Table of Contents
Essentially, we already have a solution — rsync. The problem is that rsync does the hard work on the server, and requires server support. This is not essential to its algorithm. The algorithm merely requires that one side calculates the checksums of each distinct block of data, and sends it to the other end; the other end then does a rolling checksum through its file, identifying blocks in common, and then working out which blocks are not in common and must be transmitted.
So, we make it the server which calculates the checksums of each distinct block. Because it need calculate only one checksum per block of data, and this is not specific to any given client, the data can be cached. We can save this data into a metafile, and the client requests this data as the first step of the process.
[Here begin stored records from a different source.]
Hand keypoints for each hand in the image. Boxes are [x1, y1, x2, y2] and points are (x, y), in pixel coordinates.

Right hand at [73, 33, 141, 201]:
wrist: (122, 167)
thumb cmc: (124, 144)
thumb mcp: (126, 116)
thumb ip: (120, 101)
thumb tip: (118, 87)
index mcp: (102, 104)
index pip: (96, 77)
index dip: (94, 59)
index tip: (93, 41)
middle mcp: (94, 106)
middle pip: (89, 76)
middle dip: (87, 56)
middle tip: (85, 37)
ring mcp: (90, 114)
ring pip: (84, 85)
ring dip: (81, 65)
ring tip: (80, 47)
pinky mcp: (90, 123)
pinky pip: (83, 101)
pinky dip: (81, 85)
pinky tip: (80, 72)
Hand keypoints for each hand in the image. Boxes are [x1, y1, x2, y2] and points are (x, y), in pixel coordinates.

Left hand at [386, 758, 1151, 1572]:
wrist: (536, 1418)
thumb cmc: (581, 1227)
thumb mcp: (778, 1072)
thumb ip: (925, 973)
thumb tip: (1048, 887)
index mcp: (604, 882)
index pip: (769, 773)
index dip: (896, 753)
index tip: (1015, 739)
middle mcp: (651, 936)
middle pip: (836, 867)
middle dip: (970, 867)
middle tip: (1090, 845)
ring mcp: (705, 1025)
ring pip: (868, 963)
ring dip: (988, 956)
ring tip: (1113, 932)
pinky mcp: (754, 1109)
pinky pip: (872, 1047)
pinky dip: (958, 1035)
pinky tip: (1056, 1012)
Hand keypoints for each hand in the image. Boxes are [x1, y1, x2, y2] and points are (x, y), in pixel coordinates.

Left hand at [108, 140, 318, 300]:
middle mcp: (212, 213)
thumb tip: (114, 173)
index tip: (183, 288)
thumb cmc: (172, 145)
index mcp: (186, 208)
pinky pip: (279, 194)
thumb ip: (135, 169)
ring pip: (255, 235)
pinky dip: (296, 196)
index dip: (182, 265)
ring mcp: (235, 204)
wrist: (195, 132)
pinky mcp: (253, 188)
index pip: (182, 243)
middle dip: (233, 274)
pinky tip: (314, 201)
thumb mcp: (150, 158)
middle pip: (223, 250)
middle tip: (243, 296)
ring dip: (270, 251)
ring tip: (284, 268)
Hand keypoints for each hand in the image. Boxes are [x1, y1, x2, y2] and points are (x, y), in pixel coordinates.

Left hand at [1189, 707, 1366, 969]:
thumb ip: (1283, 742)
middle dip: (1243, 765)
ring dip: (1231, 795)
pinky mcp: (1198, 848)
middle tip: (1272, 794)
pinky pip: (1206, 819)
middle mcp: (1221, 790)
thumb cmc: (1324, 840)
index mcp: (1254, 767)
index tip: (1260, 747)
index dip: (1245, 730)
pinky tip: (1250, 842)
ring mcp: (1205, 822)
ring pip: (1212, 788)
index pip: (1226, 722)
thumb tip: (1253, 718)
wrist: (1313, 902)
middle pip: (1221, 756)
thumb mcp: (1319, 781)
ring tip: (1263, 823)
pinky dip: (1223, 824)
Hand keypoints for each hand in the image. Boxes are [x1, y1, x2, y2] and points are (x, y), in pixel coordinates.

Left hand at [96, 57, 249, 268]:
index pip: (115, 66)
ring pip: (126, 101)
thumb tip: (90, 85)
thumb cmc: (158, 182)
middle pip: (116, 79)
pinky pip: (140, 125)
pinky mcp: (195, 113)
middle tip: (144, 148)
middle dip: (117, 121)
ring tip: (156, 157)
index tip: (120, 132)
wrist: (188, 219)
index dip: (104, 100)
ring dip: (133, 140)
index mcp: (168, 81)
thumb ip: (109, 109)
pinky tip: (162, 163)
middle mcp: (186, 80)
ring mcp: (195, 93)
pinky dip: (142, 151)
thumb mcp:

This metafile can simply be at another URL on the same — or even a different — server.
The zsync client will pull this metafile. It then runs through the data it already has, applying the rsync rolling checksum and comparing with the downloaded checksum list. It thus identifies the data in the target file that it already has. It then requests the remaining data from the server. Since it knows which data it needs, it can simply use HTTP Range requests to pull the data.
The server has no per-client calculations. The metafile can be calculated in advance. No state is needed on the server. An ordinary web server, plus a program to generate the metafile (the zsync control file, from now on), provides everything we need.
The actual data in the control file will consist of the simple checksum (for comparison with the checksum produced by the rolling checksum method on the client) for each block, plus a strong checksum (currently MD4) used to eliminate false positive matches occurring with the simple checksum. I have simply followed rsync in this area; the rolling checksum is effective; the strong checksum is fairly arbitrary, provided it is resistant to collisions.